-- Exercise input follows --

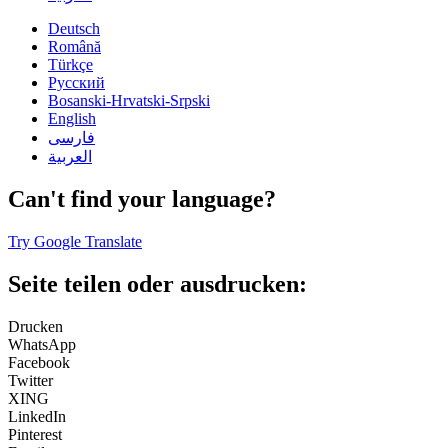
Deutsch
Română
Türkçe
Русский
Bosanski-Hrvatski-Srpski
English
فارسی
العربية
Can't find your language?
Try Google Translate
Seite teilen oder ausdrucken:
Drucken
WhatsApp
Facebook
Twitter
XING
LinkedIn
Pinterest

-- Exercise input concluded --

Task statement: Once the pictures are removed, return the entries exactly as they stand.

Result of the task:
Deutsch
Română
Türkçe
Русский
Bosanski-Hrvatski-Srpski
English
فارسی
العربية
Can't find your language?
Try Google Translate
Seite teilen oder ausdrucken:
Drucken
WhatsApp
Facebook
Twitter
XING
LinkedIn
Pinterest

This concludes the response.